We must stop the government’s willful destruction of our national maternity care

NHS staff and patients should not stay silent. It is time to demand an end to the willful destruction of our national maternity care before we see further tragedy, writes Jessica Ormerod, former Lay Chair of of Lewisham’s Maternity Services Liaison Committee which represents the interests of Lewisham women and their infants.

A coroner’s finding that baby Kristian Jaworski  died because his mother was denied a caesarean section due to cost is shocking. There can be no recompense for such a tragedy for this family; the least that can be offered them is the certainty that this will never happen again. But the senior coroner Andrew Walker has warned the Department of Health:

“there is a risk that future deaths will occur unless action is taken”.

Money being spent in the wrong places is driving the NHS to make changes which will worsen patient care. I was the chair of Lewisham Maternity Liaison Committee during the period of consultation on the maternity section of NHS England’s 5 Year Forward View, the blueprint for these changes. The plans in both the 5 Year Forward View and the Maternity Review are the result of expert testimony being neither considered nor permitted. We should not stay silent about this.

The difficult nature of healthcare means that there will always be deaths. But we should not allow the pushing through of plans in which financial considerations are raised above health concerns and structures are put into place which are simply not designed to give the right care. That is the way to design more tragedy into the system.

The Maternity Review was written in line with the Five Year Forward View which claims to personalise maternity care and empower women. In reality it will do the opposite and deny more women the vital acute services they need. Maternity services have been savagely downgraded, worsening access to obstetric care and there is a national shortage of midwives.

As maternity wards are closed and downgraded, Simon Stevens’ answer to this crisis is to encourage midwives to set up practices as Independent Community Providers and allow women to use personal care budgets to choose how and where to give birth.

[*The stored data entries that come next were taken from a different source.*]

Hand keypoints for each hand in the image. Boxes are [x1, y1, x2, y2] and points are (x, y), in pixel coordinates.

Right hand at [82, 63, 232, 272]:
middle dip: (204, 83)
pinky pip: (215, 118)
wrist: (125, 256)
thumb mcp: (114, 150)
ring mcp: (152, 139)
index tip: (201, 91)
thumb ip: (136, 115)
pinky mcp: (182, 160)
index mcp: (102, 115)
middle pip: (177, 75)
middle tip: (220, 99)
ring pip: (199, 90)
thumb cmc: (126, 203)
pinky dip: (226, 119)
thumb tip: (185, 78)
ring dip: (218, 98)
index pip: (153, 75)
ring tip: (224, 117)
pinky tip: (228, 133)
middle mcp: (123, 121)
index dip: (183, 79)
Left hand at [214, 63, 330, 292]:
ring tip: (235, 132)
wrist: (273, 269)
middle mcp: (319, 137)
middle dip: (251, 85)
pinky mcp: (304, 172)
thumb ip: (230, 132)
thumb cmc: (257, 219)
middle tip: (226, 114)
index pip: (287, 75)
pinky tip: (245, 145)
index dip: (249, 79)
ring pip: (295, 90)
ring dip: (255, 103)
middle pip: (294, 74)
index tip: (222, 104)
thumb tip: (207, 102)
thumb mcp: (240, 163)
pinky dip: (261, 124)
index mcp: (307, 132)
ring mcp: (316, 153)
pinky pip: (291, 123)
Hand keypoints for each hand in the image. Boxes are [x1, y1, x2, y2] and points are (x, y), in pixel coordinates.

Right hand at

Consultant led services will be centralised, making rapid access to those services from a community provider difficult, should complications arise. This is part of the ‘choice’ agenda we are told the future offers.

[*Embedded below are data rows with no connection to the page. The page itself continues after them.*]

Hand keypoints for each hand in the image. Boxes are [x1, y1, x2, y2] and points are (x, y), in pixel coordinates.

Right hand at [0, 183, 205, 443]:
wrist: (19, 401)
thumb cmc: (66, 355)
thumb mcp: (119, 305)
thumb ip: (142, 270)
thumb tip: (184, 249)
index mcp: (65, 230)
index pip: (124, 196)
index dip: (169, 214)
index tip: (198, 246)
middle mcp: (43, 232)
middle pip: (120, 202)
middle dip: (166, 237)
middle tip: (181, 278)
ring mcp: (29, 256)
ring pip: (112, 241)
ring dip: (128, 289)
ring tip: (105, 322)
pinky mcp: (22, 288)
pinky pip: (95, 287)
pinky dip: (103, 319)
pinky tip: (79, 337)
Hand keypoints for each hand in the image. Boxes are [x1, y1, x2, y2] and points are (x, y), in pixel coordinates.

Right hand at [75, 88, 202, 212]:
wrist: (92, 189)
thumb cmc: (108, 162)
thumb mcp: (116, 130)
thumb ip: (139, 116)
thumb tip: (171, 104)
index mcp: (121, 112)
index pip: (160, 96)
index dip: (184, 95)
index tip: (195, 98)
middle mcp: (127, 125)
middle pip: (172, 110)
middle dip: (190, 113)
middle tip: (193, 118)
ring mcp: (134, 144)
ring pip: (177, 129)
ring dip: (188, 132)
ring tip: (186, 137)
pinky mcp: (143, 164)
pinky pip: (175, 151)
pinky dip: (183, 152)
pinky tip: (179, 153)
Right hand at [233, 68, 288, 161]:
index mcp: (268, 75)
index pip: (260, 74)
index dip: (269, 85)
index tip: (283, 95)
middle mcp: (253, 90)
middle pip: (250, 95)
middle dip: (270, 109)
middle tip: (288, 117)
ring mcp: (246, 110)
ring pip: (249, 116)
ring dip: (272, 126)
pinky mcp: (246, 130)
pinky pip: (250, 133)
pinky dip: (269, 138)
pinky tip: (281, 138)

But there is no choice if there is no money and no service. Reducing access to obstetric care by a relentless push for homebirth and care in the community regardless of circumstances is not choice.

With a huge amount of evidence proving to the contrary, we can only assume that what may seem a worrying lack of understanding of both resource and of the unexpected nature of childbirth is in fact a deliberate ideological drive to radically change the delivery of maternity care. It is being ‘transformed’ from a national service in terms of funding and co-ordinated care to one that is fragmented and privately provided.

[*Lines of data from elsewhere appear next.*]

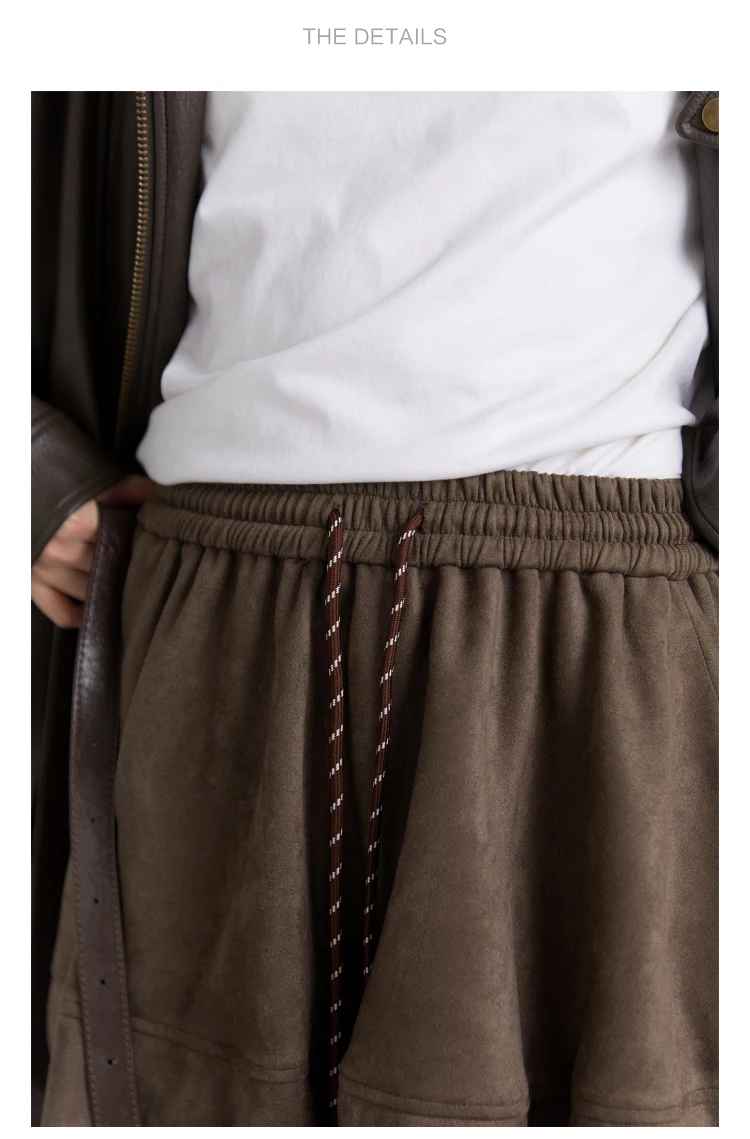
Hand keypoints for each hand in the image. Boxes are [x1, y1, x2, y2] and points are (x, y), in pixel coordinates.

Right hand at [32, 475, 156, 628]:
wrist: (11, 483)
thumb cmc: (46, 478)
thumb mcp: (88, 476)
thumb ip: (127, 488)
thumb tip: (161, 498)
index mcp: (78, 522)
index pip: (124, 546)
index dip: (141, 545)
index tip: (150, 543)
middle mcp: (59, 550)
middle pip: (110, 569)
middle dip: (126, 565)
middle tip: (140, 561)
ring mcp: (44, 570)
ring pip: (92, 593)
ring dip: (108, 587)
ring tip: (122, 580)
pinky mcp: (31, 582)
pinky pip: (62, 612)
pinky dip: (82, 613)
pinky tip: (95, 604)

Women need a full local maternity service. Women should be supported to have the safest birth they require. This is not a simple demand for more money. The NHS has always been a low cost system in comparison with other developed nations. But now it is not only being expected to operate on the cheap but large sections of its budgets are diverted into the costs of running a competitive market and management consultants led ‘transformation exercises’ which pay them well and do nothing to improve service delivery.

I think it more than reasonable to demand that no birth should be determined by cost. We rightly prize our health service and its fundamental principles; the human cost of making the wrong call is too high. And to avoid that wrong call we have to end the wilful destruction of our maternity services.